Pick up the forum thread below about refinishing a walnut coffee table and keep writing it from where it stops.

EXCERPT>
────────────────
I know, I know. I am beginning to worry that it is hopeless to have it one color. That's it, I'm spray painting it! lol, juuuuuuust kidding. I've gone this far, I want to do it right. Is bleaching hard to do? I'd feel like I was commiting a crime, as the walnut is so beautiful.


----------



## shawnandbrit07 (Mar 27, 2012)

How do you think they did it in this pic? This is the same coffee table as mine, just refinished. I am thinking about just contacting "mid century mobler" and asking them. What could it hurt?? lol Oh, and by the way, i found out this coffee table is from Bassett's Artisan series.
http://midcenturymobler.com/wp-content/uploads/2011/12/IMG_9710.jpg


----------



## chemmy (Dec 13, 2011)

shawnandbrit07 said:


> How do you think they did it in this pic? This is the same coffee table as mine, just refinished. I am thinking about just contacting "mid century mobler" and asking them. What could it hurt?? lol Oh, and by the way, i found out this coffee table is from Bassett's Artisan series.
> http://midcenturymobler.com/wp-content/uploads/2011/12/IMG_9710.jpg


Lot of reflection hard to tell but most likely it's just toned in with dye or lacquer toner [dye and lacquer] If you want to take c'mans suggestion that's fine, my way would have you use doing a lot of extra work that your not familiar with.
────────────────
RECORD EXTRACTS>
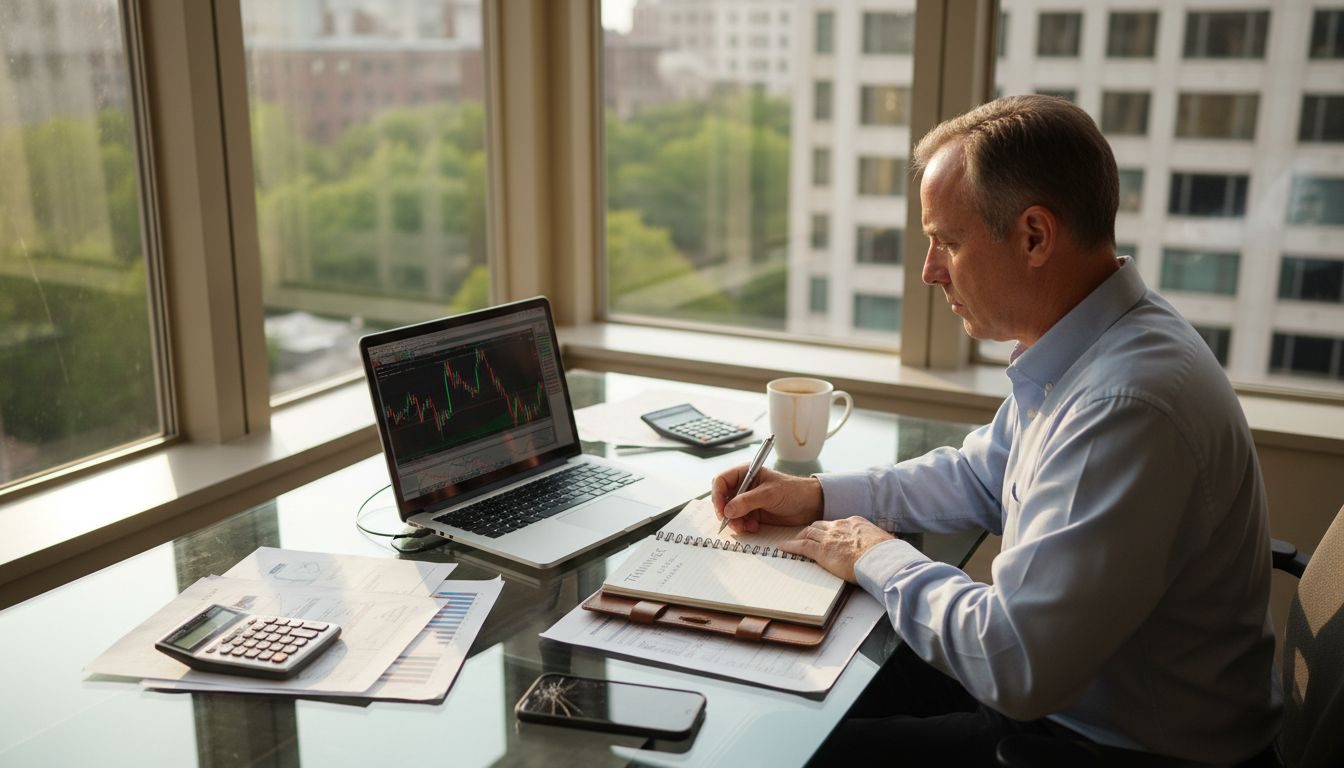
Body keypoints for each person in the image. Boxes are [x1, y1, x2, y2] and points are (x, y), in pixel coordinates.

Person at [712, 95, 1280, 766]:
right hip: (1072, 699)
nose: (930, 270)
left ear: (1034, 236)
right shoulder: (1091, 344)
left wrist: (872, 553)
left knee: (779, 752)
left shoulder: (1126, 406)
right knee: (785, 688)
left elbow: (1015, 661)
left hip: (1104, 745)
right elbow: (982, 475)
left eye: (947, 242)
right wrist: (819, 496)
────────────────
TASK OUTPUT>
With color, it's a matter of experimentation. It's not like anyone here having to make a scratch color or two just slaps it together in 5 minutes, it's a process where in your case you know the color of the bare natural wood and it contains reddish/orangish/ brownish color. There fore i would start with either orange, red and yellow, and black to darken it with and then adjust each color as necessary for the dark light sap parts of the table part of your table, then thin the same stain out 20 parts or more with the appropriate thinner and apply just a hint of color to the dark portion to help blend in the two differences. 

then seal and apply a pigment stain using like colors if the sap needed more tweaking, and continue till i was satisfied of a good match.

In your case i know your looking for the easiest way out, but there really is none if you wish to harmonize the two colors. Even with bleaching there is no guarantee that the two colors would be a perfect blend, at times i have run into walnuts that don't bleach easy and require further treatments. 

Still happy you "stumbled" on to here, :laughing:

OUCH!! You didn't have to hit me that hard!!:no:


----------



## shawnandbrit07 (Mar 27, 2012)

Why is it all blotchy like that?? I used Watco Danish oil in medium walnut and taped off the edges so I could get the light color to as close to the darker color as possible and now this! So, apparently it needs a wood conditioner?? I thought it was walnut sapwood so why is it doing this?? UGH.

http://a1.sphotos.ak.fbcdn.net/hpho...885366893_1254356085_32633623_152997667_o.jpg

http://a6.sphotos.ak.fbcdn.net/hpho...79126737_1254356085_32633619_2065475163_o.jpg


----------



## shawnandbrit07 (Mar 27, 2012)

I am seriously freaking out right now! It's still wet, is there a way to get the stain off while wet? Or am I hosed?


----------



## shawnandbrit07 (Mar 27, 2012)

Anybody?... Hello? I'm scared!


----------



## chemmy (Dec 13, 2011)

shawnandbrit07 said:


> Anybody?... Hello? I'm scared!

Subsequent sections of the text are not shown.